Jadi Ketum Kadin, Anindya Bakrie Komitmen Rangkul Semua Grup Pengusaha

JAKARTA – Anindya Novyan Bakrie diangkat sebagai Ketua Umum Kadin Indonesia Periode 2024-2029 pada Musyawarah Nasional Luar Biasa (Munaslub) yang dimaksud dilakukan pada Hari Sabtu (15/9/2024). Penunjukan Anindya pun menuai polemik.
Anindya telah lama dianggap secara paksa melengserkan tempat Ketua Umum sebelumnya Arsjad Rasjid, sehingga menyebabkan Kadin terbelah dua, yakni kelompok pro Anindya dan juga kelompok pro Arsjad.
Namun, menanggapi terjadinya kubu Kadin antara dirinya dengan Arsjad, Anindya mengaku mengerti dan juga menegaskan tetap saja akan terbuka untuk kubu lainnya.
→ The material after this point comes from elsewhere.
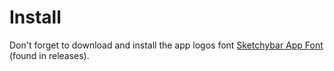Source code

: # Install
Don't forget to download and install the app logos font [Sketchybar App Font](https://github.com/kvndrsslr/sketchybar-app-font) (found in releases).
Ia menekankan bahwa dirinya menjadi Ketua Umum bukanlah cuma untuk kelompok yang mana mendukungnya hanya tapi juga yang dimaksud lainnya.
“Selalu terbuka. Karena bukanlah sekadar menjadi Ketua Umum, untuk yang digunakan hadir pada Munaslub itu, baik Kadin Daerah maupun asosiasi, juga juga pengurus, tapi untuk yang lain juga. Karena tujuan Kadin untuk mempersatukan dunia perniagaan bukanlah sebaliknya, tentu kita akan membuka diri untuk tema teman yang belum ada di tempat sini,” terangnya di pada konferensi pers pada Menara Kadin, Ibukota Indonesia Selatan, Hari Minggu (15/9/2024).
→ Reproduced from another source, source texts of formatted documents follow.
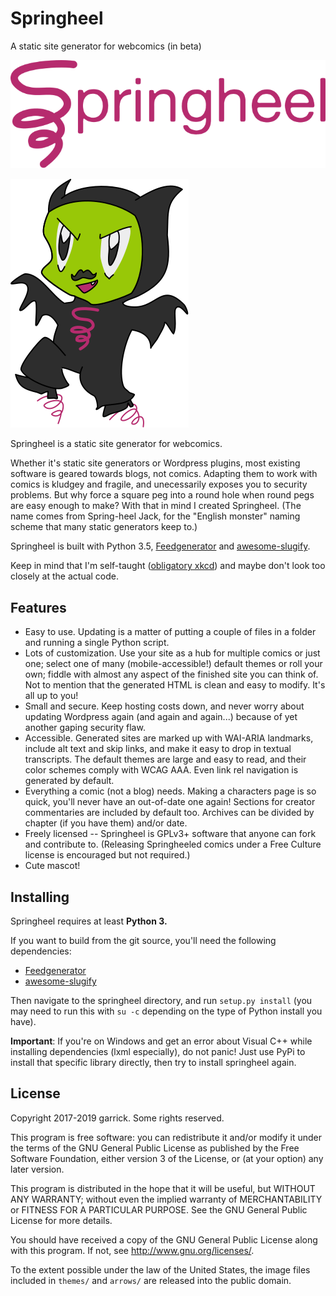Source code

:# Springheel
A static site generator for webcomics (in beta)

![](springheel-logo.svg)

![](jackie.svg)

Springheel is a static site generator for webcomics.

Whether it's static site generators or Wordpress plugins, most existing software is geared towards blogs, not comics. Adapting them to work with comics is kludgey and fragile, and unecessarily exposes you to security problems. But why force a square peg into a round hole when round pegs are easy enough to make? With that in mind I created Springheel. (The name comes from Spring-heel Jack, for the "English monster" naming scheme that many static generators keep to.)

Springheel is built with Python 3.5, [Feedgenerator](https://github.com/lkiesow/python-feedgen) and [awesome-slugify](https://github.com/dimka665/awesome-slugify).

Keep in mind that I'm self-taught \([obligatory xkcd](http://www.xkcd.com/1513/)\) and maybe don't look too closely at the actual code.

## Features

* Easy to use. Updating is a matter of putting a couple of files in a folder and running a single Python script.
* Lots of customization. Use your site as a hub for multiple comics or just one; select one of many (mobile-accessible!) default themes or roll your own; fiddle with almost any aspect of the finished site you can think of. Not to mention that the generated HTML is clean and easy to modify. It's all up to you!
* Small and secure. Keep hosting costs down, and never worry about updating Wordpress again (and again and again...) because of yet another gaping security flaw.
* Accessible. Generated sites are marked up with WAI-ARIA landmarks, include alt text and skip links, and make it easy to drop in textual transcripts. The default themes are large and easy to read, and their color schemes comply with WCAG AAA. Even link rel navigation is generated by default.
* Everything a comic (not a blog) needs. Making a characters page is so quick, you'll never have an out-of-date one again! Sections for creator commentaries are included by default too. Archives can be divided by chapter (if you have them) and/or date.
* Freely licensed -- Springheel is GPLv3+ software that anyone can fork and contribute to. (Releasing Springheeled comics under a Free Culture license is encouraged but not required.)
* Cute mascot!

## Installing

Springheel requires at least **Python 3.**

If you want to build from the git source, you'll need the following dependencies:

* [Feedgenerator](https://github.com/lkiesow/python-feedgen)
* [awesome-slugify](https://github.com/dimka665/awesome-slugify)

Then navigate to the springheel directory, and run `setup.py install` (you may need to run this with `su -c` depending on the type of Python install you have).

**Important**: If you're on Windows and get an error about Visual C++ while installing dependencies (lxml especially), do not panic! Just use PyPi to install that specific library directly, then try to install springheel again.

## License

Copyright 2017-2019 garrick. Some rights reserved.

This program is free software: you can redistribute it and/or modify it under the terms of the GNU General Public License as published by the Free Software Foundation, either version 3 of the License, or (at your option) any later version.

This program is distributed in the hope that it will be useful, but WITHOUT ANY WARRANTY; without even the implied warranty of
MERCHANTABILITY or FITNESS FOR A PARTICULAR PURPOSE. See the GNU General Public License for more details.

You should have received a copy of the GNU General Public License along with this program. If not, see <http://www.gnu.org/licenses/>.

To the extent possible under the law of the United States, the image files included in `themes/` and `arrows/` are released into the public domain.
Anindya sendiri optimis bahwa Kadin di area bawah kepemimpinannya bisa saja menciptakan perekonomian Indonesia lebih banyak manu dan juga rakyat lebih lanjut sejahtera. Ia juga yakin dengan dirinya menjabat mampu menghasilkan iklim kebijakan pemerintah menjadi lebih besar stabil sehingga memudahkan di mencapai Indonesia Emas 2045.
“Kami mengawasi kemarin waktu kami diskusi ada banyak harapan, bukanlah hanya saja Kadin yang digunakan ada di area di tempat ini (kelompok pro Anindya). Kita mesti merangkul sebanyak mungkin saja teman-teman di dalam dunia usaha,” pungkasnya.